## Task
Transcribe the rows verbatim, from the first row through the line that contains "Future Functionality to", including both ends.

## Records for this exercise
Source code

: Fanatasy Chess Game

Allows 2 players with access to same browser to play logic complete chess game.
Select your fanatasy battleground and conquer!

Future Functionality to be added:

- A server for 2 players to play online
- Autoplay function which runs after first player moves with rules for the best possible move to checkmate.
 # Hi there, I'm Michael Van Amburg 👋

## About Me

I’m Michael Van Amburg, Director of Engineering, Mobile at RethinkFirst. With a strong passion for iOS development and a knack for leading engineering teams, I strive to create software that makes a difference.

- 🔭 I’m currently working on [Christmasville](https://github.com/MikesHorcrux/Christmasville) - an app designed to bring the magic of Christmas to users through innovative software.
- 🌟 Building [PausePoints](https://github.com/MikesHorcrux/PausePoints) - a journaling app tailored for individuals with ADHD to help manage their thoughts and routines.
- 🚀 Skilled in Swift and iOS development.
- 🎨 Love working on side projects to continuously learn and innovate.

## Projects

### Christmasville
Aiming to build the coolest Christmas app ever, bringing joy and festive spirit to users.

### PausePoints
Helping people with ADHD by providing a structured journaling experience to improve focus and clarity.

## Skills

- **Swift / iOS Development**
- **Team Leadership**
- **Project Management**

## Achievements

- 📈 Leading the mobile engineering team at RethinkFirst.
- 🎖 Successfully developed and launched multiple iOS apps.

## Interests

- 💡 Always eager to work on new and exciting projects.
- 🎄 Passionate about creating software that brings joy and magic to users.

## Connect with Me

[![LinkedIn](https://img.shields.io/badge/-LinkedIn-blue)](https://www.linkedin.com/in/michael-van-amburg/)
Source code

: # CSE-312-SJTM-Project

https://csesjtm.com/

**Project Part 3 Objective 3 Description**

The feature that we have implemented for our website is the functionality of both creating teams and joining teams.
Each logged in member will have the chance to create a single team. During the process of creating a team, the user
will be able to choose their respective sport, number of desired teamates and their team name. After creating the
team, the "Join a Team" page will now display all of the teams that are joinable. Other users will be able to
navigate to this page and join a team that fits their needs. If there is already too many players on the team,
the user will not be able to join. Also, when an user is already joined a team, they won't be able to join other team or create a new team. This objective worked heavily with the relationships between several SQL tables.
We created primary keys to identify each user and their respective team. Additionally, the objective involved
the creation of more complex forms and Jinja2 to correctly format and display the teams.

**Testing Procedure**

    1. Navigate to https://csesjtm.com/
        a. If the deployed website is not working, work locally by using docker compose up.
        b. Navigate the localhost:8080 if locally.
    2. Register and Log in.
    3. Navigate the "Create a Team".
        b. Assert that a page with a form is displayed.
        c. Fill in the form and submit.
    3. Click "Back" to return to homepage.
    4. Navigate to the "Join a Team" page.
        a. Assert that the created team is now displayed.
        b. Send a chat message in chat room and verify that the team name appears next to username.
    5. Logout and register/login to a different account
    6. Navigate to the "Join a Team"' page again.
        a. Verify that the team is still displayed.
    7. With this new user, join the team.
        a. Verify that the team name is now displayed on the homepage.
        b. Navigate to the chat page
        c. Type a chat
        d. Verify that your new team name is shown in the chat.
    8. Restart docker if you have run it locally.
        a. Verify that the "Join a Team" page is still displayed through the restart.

## Result for this exercise
Source code

: Fanatasy Chess Game

Allows 2 players with access to same browser to play logic complete chess game.
Select your fanatasy battleground and conquer!

Future Functionality to be added:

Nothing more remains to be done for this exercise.